Our client produces branded documents for customers who sign up via their web site. New users to their website enter various details including email address, company address and telephone number and can produce a branded document for use within their business. One piece of information which needs to be supplied by the user is a company logo. Obtaining the company logo can be time consuming for the user and the logo is usually available on the company’s own website.
Our client wished to make the whole sign-up process less time-consuming and approached us to make the process more efficient. Uploading of a logo seemed to be the part of the process which caused the most issues. If this part of the process could be streamlined then it may make the sign-up easier for new customers and reduce drop-outs during this process.

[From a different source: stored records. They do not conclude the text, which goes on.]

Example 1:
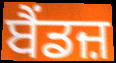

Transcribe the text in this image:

ਬੈਂਡਜ਼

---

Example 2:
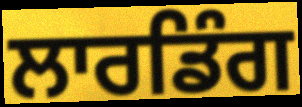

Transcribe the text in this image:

ਲਾਰਡਿੰਗ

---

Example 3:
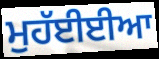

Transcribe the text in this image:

ਮੁਹੱਈਈਆ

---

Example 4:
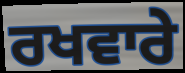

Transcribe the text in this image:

ਰਖਵਾਰੇ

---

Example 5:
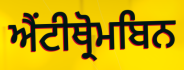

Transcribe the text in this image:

ਐਂਟੀਥ੍ਰੋਮਬਿਨ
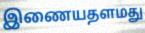
இணையதளமது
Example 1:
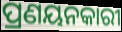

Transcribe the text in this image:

ପ୍ରଣୟନକାରୀ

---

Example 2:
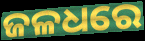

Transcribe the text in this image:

ଜଳଧରେ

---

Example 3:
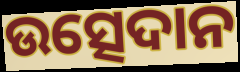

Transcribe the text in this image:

ଉତ୍ସେଦାନ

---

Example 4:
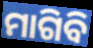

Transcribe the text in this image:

ମାଗିବି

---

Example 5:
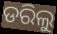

Our solution to this problem was to investigate how we could improve the logo upload process. Since the users signing up were business users their email addresses contained the domain name of their business (e.g. firstname.lastname@example.org or jane@jane_doe_inc.co.uk). Given that most businesses have websites and we had the email address of the user it became clear that from the email address we could find the user’s web site (e.g. email@example.com would have a website of www.acme.com). Almost all business websites contain the company logo of that business. Therefore, from a user email address we may be able to retrieve the company logo without the need for the user to manually upload the logo.
This led to the interesting issue of how to determine which of the images on a website was, in fact, the company logo. In order to solve this problem a combination of machine learning algorithms, including clustering and classification, were used to provide an accurate indication of which of the images on a website were the logo. The algorithm was trained using a range of website logos and produced a useable logo in 70% to 85% of cases.